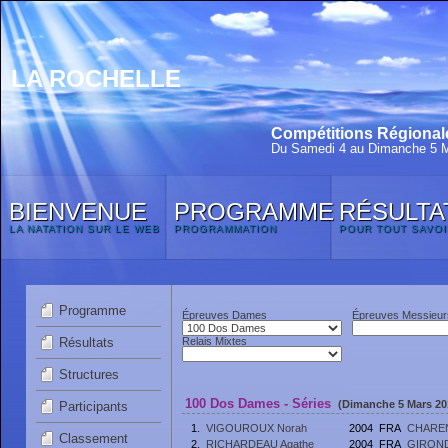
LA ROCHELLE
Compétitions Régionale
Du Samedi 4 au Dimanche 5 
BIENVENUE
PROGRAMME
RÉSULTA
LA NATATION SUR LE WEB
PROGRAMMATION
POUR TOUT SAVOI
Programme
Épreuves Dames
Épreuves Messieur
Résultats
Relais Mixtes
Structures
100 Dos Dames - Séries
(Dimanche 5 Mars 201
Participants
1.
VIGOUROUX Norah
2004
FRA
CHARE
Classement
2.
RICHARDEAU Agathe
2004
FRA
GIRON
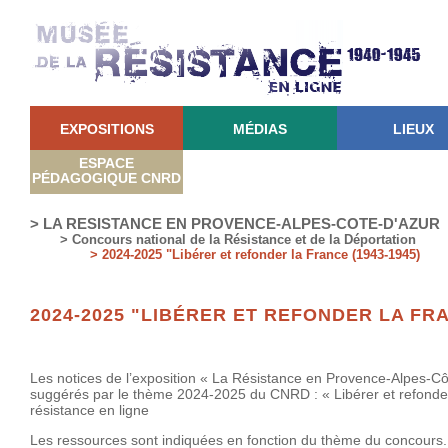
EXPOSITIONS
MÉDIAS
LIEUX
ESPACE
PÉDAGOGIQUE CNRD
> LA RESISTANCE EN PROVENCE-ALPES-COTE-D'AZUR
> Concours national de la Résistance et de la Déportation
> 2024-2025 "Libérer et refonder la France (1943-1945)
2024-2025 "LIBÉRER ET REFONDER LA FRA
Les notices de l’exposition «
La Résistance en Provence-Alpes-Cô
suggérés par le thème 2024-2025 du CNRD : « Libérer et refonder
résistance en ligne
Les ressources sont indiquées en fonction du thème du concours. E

...

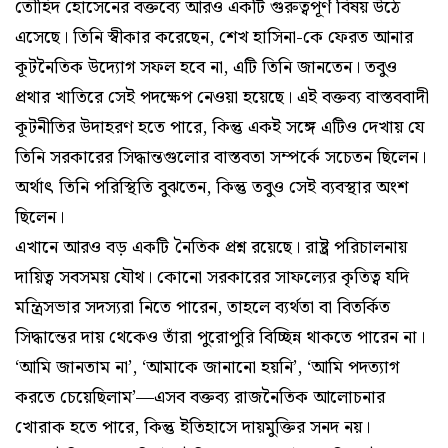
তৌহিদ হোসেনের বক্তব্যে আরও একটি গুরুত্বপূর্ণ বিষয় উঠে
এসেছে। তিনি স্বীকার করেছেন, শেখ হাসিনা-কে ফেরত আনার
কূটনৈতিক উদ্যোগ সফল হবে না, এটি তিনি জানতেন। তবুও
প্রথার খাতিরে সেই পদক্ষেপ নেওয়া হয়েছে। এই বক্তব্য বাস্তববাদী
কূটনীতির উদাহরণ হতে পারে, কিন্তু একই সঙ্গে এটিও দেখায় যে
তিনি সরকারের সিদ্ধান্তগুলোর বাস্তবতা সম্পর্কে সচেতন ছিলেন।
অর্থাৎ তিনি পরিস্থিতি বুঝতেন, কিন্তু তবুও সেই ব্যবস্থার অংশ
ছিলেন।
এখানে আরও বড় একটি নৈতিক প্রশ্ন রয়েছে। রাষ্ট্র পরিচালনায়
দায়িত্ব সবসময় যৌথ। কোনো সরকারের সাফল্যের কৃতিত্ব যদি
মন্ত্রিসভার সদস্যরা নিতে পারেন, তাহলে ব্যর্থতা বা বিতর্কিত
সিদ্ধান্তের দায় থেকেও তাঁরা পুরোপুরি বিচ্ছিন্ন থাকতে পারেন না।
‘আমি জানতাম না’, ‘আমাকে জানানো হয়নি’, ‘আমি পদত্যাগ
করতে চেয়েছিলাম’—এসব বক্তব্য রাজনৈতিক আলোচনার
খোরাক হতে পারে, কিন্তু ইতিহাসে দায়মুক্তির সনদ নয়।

* * *

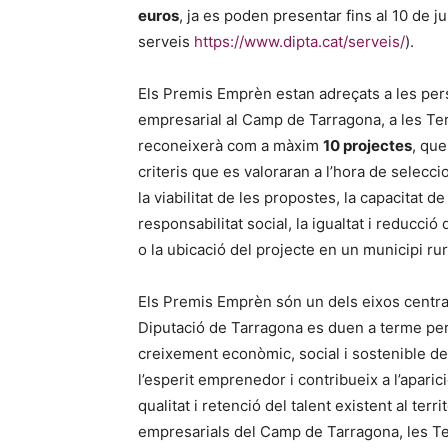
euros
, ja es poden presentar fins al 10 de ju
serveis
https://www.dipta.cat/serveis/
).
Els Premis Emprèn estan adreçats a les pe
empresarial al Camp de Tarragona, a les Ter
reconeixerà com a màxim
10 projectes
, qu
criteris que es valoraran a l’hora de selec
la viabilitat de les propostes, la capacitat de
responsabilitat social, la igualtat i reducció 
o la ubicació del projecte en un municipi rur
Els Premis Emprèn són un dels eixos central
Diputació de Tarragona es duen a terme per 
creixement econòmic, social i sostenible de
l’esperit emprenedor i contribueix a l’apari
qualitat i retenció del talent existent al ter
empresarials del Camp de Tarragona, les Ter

WHAT IS REQUIRED: Please copy out the lines running from the one containing "EXPOSITIONS" to the one containing "Les notices de", both included, with no changes.

EXPECTED OUTPUT:
EXPOSITIONS
MÉDIAS
LIEUX
ESPACE
PÉDAGOGIQUE CNRD
> LA RESISTANCE EN PROVENCE-ALPES-COTE-D'AZUR
> Concours national de la Résistance et de la Déportation
> 2024-2025 "Libérer et refonder la France (1943-1945)
2024-2025 "LIBÉRER ET REFONDER LA FRA
Les notices de l’exposition «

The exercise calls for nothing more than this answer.